This paper investigates a mixed opinion model combining Ising and voter agents on complete and random graphs, revealing that magnetization behavior mimics the Ising model despite nonequilibrium conditions, with susceptibility and ordering influenced by agent concentration.

Contribution

It demonstrates that a mixture of Ising and voter agents exhibits Ising-like magnetization behavior on complete graphs even when detailed balance is broken.

Findings

Magnetization in the mixed model follows the Ising equation for any p>0.

Susceptibility diverges at the critical temperature where magnetization vanishes.

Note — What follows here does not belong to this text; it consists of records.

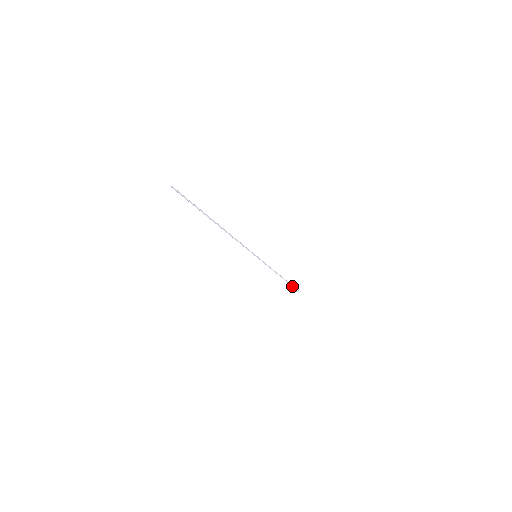
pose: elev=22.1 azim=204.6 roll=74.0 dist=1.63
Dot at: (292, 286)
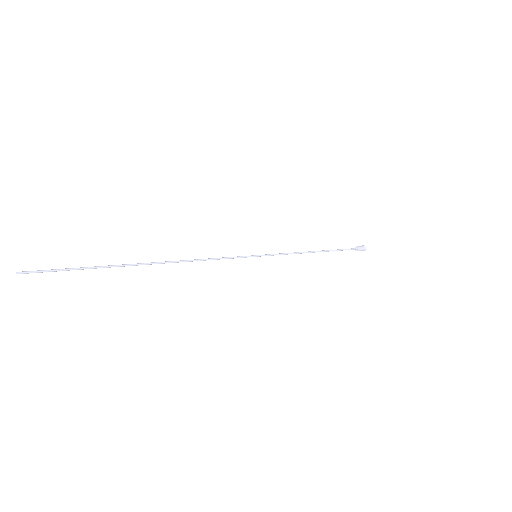
Dot at: occluded
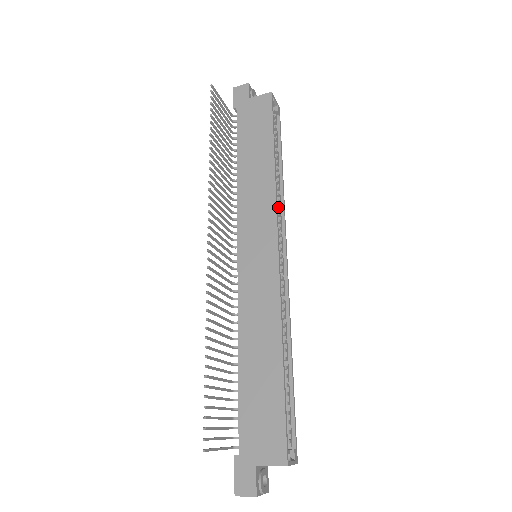
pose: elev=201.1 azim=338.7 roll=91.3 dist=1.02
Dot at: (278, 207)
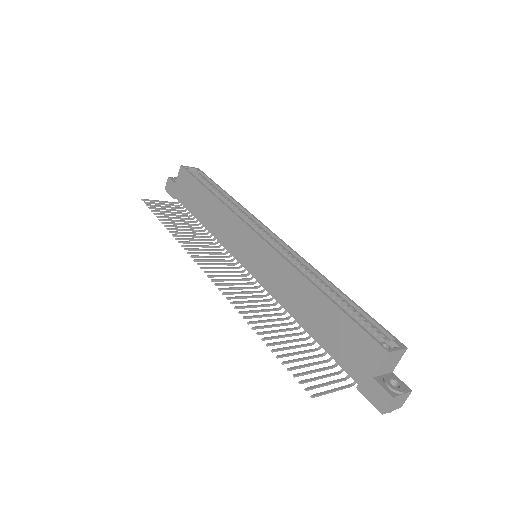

A small concentration of Ising agents can induce ferromagnetic ordering on random graphs.

Abstract

While the Ising model belongs to the realm of equilibrium statistical mechanics, the voter model is an example of a nonequilibrium system. We examine an opinion formation model, which is a mixture of Ising and voter agents with concentrations $p$ and $1-p$, respectively. Although in our model for $p<1$ a detailed balance is violated, on a complete graph the average magnetization in the stationary state for any $p>0$ is shown to satisfy the same equation as for the pure Ising model ($p=1$). Numerical simulations confirm such a behavior, but the equivalence with the pure Ising model apparently holds only for magnetization. Susceptibility in our model diverges at the temperature at which magnetization vanishes, but its values depend on the concentration~$p$. Simulations on a random graph also show that a small concentration of Ising agents is sufficient to induce a ferromagnetic ordering.